Inside there was a beautiful rock fireplace, as well as two tiny bedrooms. It
was a perfect rental house.
I gave the owner $5,000 down for a $45,000 house that was really worth
$65,000, except that no one wanted to buy it. The owner moved out in a
week, happy to be free, and my first tenant moved in, a local college
professor. After the mortgage, expenses, and management fees were paid, I
put a little less than $40 in my pocket at the end of each month. Hardly
exciting.
A year later, the depressed Oregon real estate market had begun to pick
up. California investors, flush with money from their still booming real
estate market, were moving north and buying up Oregon and Washington. I
sold that little house for $95,000 to a young couple from California who
thought it was a bargain. My capital gains of approximately $40,000 were
placed into a 1031 tax-deferred exchange, and I went shopping for a place
to put my money. In about a month, I found a 12-unit apartment house right
next to the Intel plant in Beaverton, Oregon. The owners lived in Germany,
had no idea what the place was worth, and again, just wanted to get out of
it.
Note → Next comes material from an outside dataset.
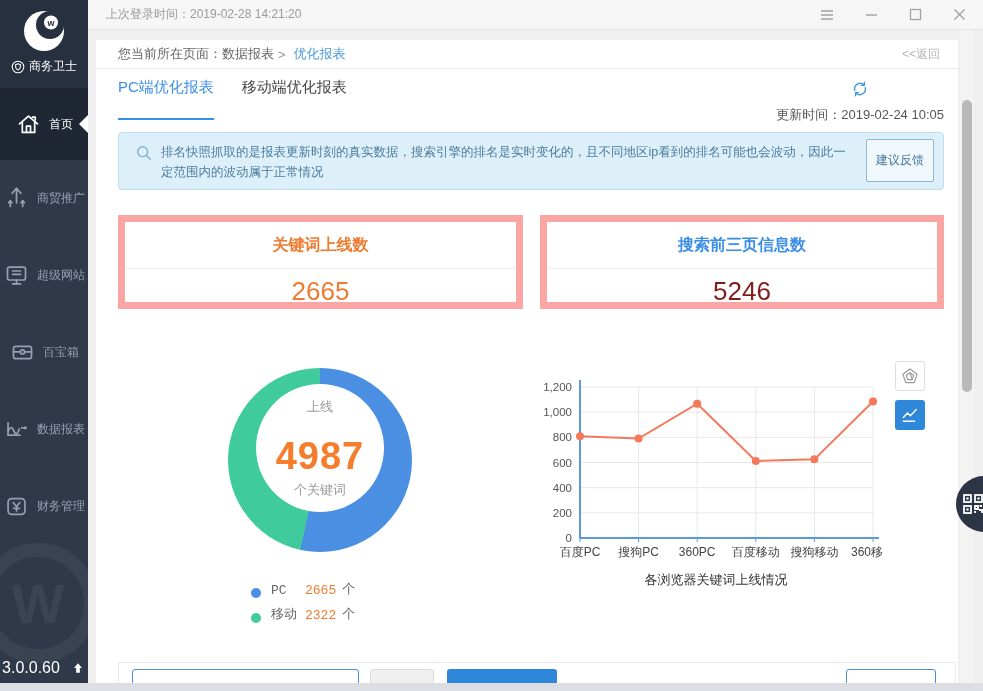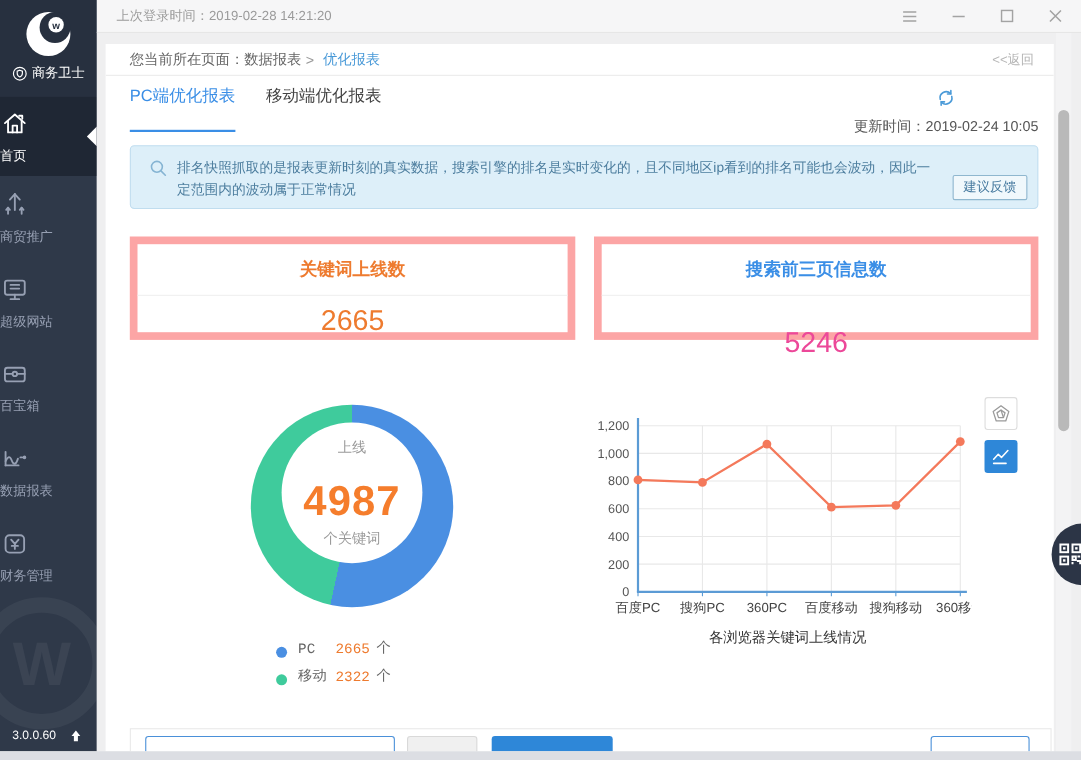"首页" .nav-item { align-items: none -> center; flex-direction: column -> row }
I offered $275,000 for a $450,000 building. They agreed to $300,000. I
bought it and held it for two years. Utilizing the same 1031-exchange
process, we sold the building for $495,000 and bought a 30-unit apartment
building in Phoenix, Arizona. We had moved to Phoenix by then to get out
of the rain, and needed to sell anyway. Like the former Oregon market, the
real estate market in Phoenix was depressed. The price of the 30-unit
apartment building in Phoenix was $875,000, with $225,000 down. The
cash flow from the 30 units was a little over $5,000 a month.